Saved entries

☆ ☆ ☆ ☆ ☆ ☆ ☆

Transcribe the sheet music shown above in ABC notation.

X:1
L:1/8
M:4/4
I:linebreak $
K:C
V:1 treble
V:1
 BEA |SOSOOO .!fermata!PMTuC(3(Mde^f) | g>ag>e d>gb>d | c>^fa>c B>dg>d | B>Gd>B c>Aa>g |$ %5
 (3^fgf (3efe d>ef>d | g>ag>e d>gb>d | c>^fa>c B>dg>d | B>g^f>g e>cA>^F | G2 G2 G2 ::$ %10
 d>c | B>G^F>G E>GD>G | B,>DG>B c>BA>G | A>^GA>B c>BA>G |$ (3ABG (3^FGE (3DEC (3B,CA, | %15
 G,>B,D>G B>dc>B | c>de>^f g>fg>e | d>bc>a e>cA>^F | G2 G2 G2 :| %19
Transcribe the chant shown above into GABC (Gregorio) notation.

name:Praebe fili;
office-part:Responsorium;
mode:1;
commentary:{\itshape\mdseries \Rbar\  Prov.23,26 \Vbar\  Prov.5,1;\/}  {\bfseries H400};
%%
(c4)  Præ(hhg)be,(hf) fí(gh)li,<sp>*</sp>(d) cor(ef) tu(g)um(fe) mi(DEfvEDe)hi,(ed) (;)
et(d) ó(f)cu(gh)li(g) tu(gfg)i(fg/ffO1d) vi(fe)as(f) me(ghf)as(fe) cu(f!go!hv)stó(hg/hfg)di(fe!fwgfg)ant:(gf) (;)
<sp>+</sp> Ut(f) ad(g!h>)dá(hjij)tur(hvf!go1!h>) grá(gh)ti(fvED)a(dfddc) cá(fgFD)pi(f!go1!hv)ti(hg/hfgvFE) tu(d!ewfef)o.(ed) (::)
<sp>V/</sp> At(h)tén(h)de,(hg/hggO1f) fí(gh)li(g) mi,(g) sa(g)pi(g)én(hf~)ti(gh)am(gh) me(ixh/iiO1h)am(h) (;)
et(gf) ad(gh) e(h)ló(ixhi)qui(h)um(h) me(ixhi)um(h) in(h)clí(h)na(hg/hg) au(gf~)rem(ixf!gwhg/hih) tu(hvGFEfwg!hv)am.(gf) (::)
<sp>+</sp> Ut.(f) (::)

☆ ☆ ☆ ☆ ☆ ☆ ☆

- EXERCISE REQUIREMENTS -
Recast everything from the line that contains "name:Praebe fili;" down to the line that contains "<sp>+</sp> Ut(f) ad(g!h>)dá(hjij)tur(hvf!go1!h>)" as a Markdown table, with the columns Row and Line. Give each of these lines its row number, include only them, and leave out any blank lines.

- FULL ANSWER -
| Row | Line |
|---|---|
| 1 | name:Praebe fili; |
| 2 | office-part:Responsorium; |
| 3 | mode:1; |
| 4 | commentary:{\itshape\mdseries \Rbar\  Prov.23,26 \Vbar\  Prov.5,1;\/}  {\bfseries H400}; |
| 5 | %% |
| 6 | (c4)  Præ(hhg)be,(hf) fí(gh)li,<sp>*</sp>(d) cor(ef) tu(g)um(fe) mi(DEfvEDe)hi,(ed) (;) |
| 7 | et(d) ó(f)cu(gh)li(g) tu(gfg)i(fg/ffO1d) vi(fe)as(f) me(ghf)as(fe) cu(f!go!hv)stó(hg/hfg)di(fe!fwgfg)ant:(gf) (;) |
| 8 | <sp>+</sp> Ut(f) ad(g!h>)dá(hjij)tur(hvf!go1!h>) grá(gh)ti(fvED)a(dfddc) cá(fgFD)pi(f!go1!hv)ti(hg/hfgvFE) tu(d!ewfef)o.(ed) (::) |